Thanks for the reply! :D  I play games as well as watch a lot of movies that I download using BitComet. I like to watch scifi movies eg. stargate atlantis, battlestar galactica, etc. I was planning to get a small, fast drive for my OS and then get larger but not expensive drives for storing my movies. The 500GB models in Thailand are still quite expensive and only the 320GB Seagate model really fits the "price range" I have. Was just wondering if using internal RAID or arranging an external RAID NAS would be better? I intend to keep adding more drives later as prices go down. Maybe next year, the 750 GB might be at the price range of the 500GB. etc.
January 17, 2007 1:49:06 PM

If you are going to add multiple storage drives and can afford it, I'd get a WD Raptor. If the Raptor is too expensive, and they are expensive, I would get a good 80GB for the OS and Programs, I prefer Seagate, and check out this chart.

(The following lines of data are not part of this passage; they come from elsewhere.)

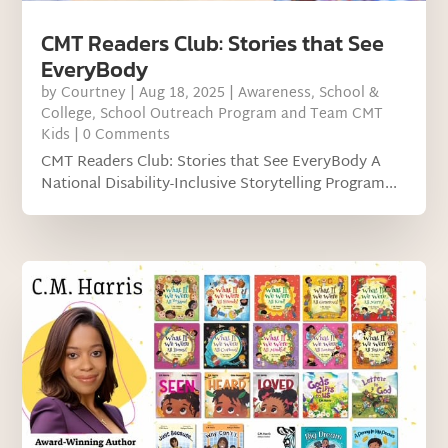
CMT Readers Club: Stories that See
EveryBody
by
Courtney
|
Aug 18, 2025
|
Awareness
,
School &
College
,
School Outreach Program and Team CMT
Kids
| 0 Comments
CMT Readers Club: Stories that See EveryBody A
National Disability-Inclusive Storytelling Program...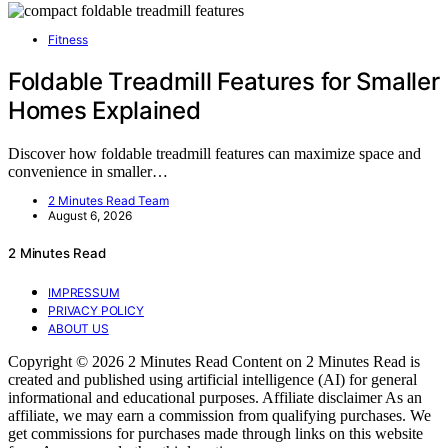
Fitness
Foldable Treadmill Features for Smaller
Homes Explained
Discover how foldable treadmill features can maximize space and
convenience in smaller…
2 Minutes Read Team
August 6, 2026
2 Minutes Read
IMPRESSUM
PRIVACY POLICY
ABOUT US
Copyright © 2026 2 Minutes Read Content on 2 Minutes Read is
created and published using artificial intelligence (AI) for general
informational and educational purposes. Affiliate disclaimer As an
affiliate, we may earn a commission from qualifying purchases. We
get commissions for purchases made through links on this website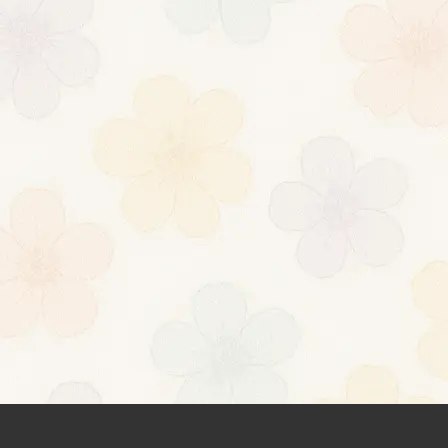
ilrtm26287 mlilrtm26287
=https://nfabqh.iedu-url-http.ru]qrtdge[/url]
nts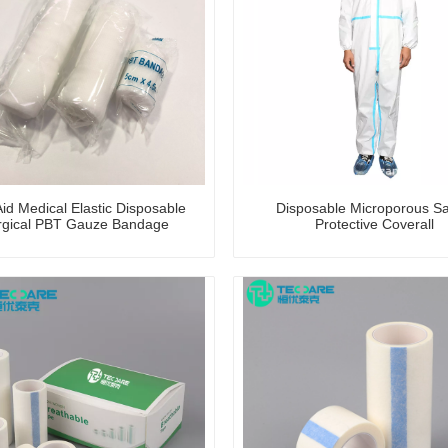
Aid Medical Elastic Disposable
Disposable Microporous Sa
rgical PBT Gauze Bandage
Protective Coverall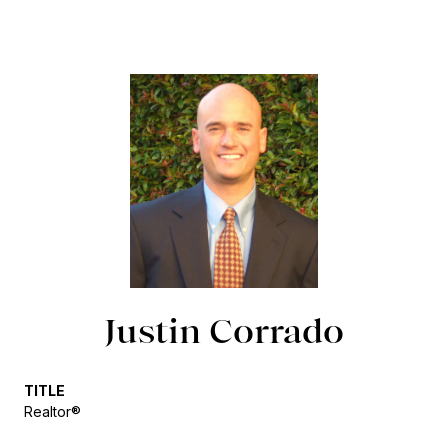
Justin Corrado
TITLE
Realtor®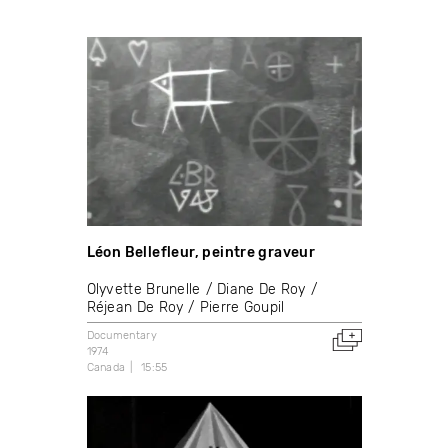
Léon Bellefleur, peintre graveur
Olyvette Brunelle
Diane De Roy
Réjean De Roy
Pierre Goupil
Documentary
1974
Canada
15:55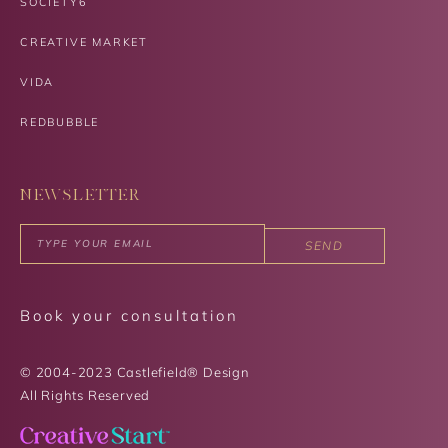
SOCIETY6
CREATIVE MARKET
VIDA
REDBUBBLE
NEWSLETTER
SEND
Book your consultation
© 2004-2023 Castlefield® Design
All Rights Reserved​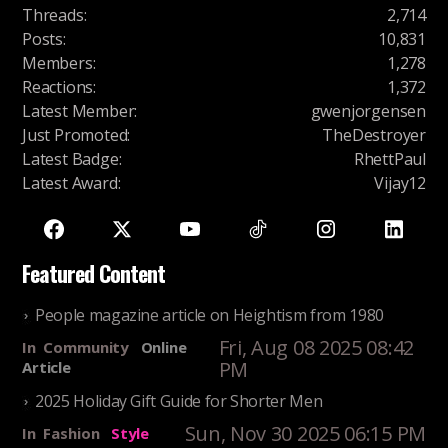
Threads
:
2,714
Posts
:
10,831
Members
:
1,278
Reactions
:
1,372
Latest Member
:
gwenjorgensen
Just Promoted
:
TheDestroyer
Latest Badge
:
RhettPaul
Latest Award
:
Vijay12
Featured Content
People magazine article on Heightism from 1980
Fri, Aug 08 2025 08:42
In
Community
Online
PM
Article
2025 Holiday Gift Guide for Shorter Men
Sun, Nov 30 2025 06:15 PM
In
Fashion
Style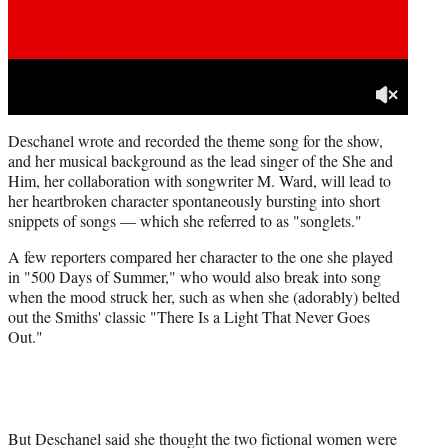
Deschanel wrote and recorded the theme song for the show,
and her musical background as the lead singer of the She and
Him, her collaboration with songwriter M. Ward, will lead to
her heartbroken character spontaneously bursting into short
snippets of songs — which she referred to as "songlets."
A few reporters compared her character to the one she played
in "500 Days of Summer," who would also break into song
when the mood struck her, such as when she (adorably) belted
out the Smiths' classic "There Is a Light That Never Goes
Out."
But Deschanel said she thought the two fictional women were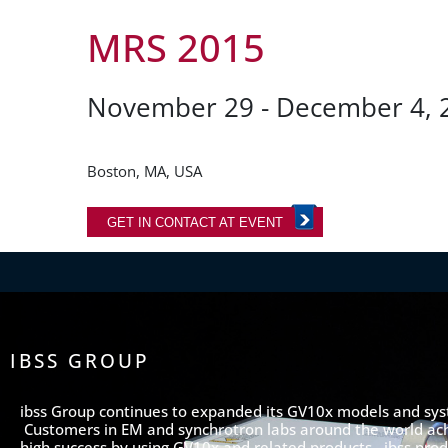
MRS 2015
November 29 - December 4, 
Boston, MA, USA
GET IN CONTACT AT EVENT
IBSS GROUP
ibss Group continues to expanded its GV10x models and sy
Customers in EM and synchrotron labs around the world ac
high success by using GV10x and related products. ibss prod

http://www23.tomshardware.com/storage.html

As I said before, I really don't know much about RAID but I would think there is a limitation on the number of drives you can RAID. While your hard drive will have some impact on speed, your RAM and CPU will have much more affect. If you system can handle 2GB of RAM and you can afford it, that would be my first upgrade. If you're running less than 1GB of RAM, I'd defintely increase to at least 1GB. If your mobo can handle it and you're not running dual core, I'd get a dual core after the memory. What are your system specs? Also, for gaming your video card is very important. Personally, I'd put the speed of the hard drive after the RAM, CPU, and video card.
January 17, 2007 2:35:12 PM

If I get a fast drive for my OS, a WD raptor would do well? According to the lastest article on THG, they say that the smaller drive 74 GB is faster than the 150GB because the former has 2 platters while the latter has 4.

Does upgrading my RAM really make windows startup faster than upgrading my harddrive to a raptor? I plan to try Vista as my OS.

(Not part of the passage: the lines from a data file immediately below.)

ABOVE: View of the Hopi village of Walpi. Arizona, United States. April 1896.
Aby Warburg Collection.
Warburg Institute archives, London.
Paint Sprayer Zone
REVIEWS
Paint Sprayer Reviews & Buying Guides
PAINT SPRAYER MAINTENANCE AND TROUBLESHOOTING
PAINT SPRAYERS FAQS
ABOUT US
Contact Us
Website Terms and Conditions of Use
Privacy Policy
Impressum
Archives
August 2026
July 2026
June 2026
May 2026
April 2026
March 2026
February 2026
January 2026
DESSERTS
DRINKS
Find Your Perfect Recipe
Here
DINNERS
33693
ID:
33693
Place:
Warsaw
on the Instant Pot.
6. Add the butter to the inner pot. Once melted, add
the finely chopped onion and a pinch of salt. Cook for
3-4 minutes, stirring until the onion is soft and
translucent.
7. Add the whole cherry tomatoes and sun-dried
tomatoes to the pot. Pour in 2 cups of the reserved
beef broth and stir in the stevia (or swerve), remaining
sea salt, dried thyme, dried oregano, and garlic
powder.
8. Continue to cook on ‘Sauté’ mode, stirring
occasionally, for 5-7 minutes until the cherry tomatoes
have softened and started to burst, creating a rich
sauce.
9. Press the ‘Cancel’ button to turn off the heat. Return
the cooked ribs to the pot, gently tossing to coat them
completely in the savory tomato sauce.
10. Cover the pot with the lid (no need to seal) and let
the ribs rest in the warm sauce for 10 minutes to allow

I'm attaching my specs as my sig.
January 17, 2007 3:02:57 PM

Once nice thing about setting up a RAID would be that you can have all those drives appear as a single one in your OS, so you wouldn't have to worry about which drive to go into to find what movie. However, the downside, which has dissuaded me from using a RAID for what you're doing, is that as far as I understand, once you've set up RAID on a certain number of disks, you can't arbitrarily add more HDD's to the array and have your capacity increase.

That said, there are file formats that give some RAID-like features, such as the ability to add and remove HDD's from a storage volume. I don't know what file system these are, but certainly it's not NTFS, FAT32, or ext3. These are the only ones with which I have any experience. It's something to look into if you're interested, but I can't guarantee the file system that would do this would work with Windows. Microsoft doesn't play well with friends.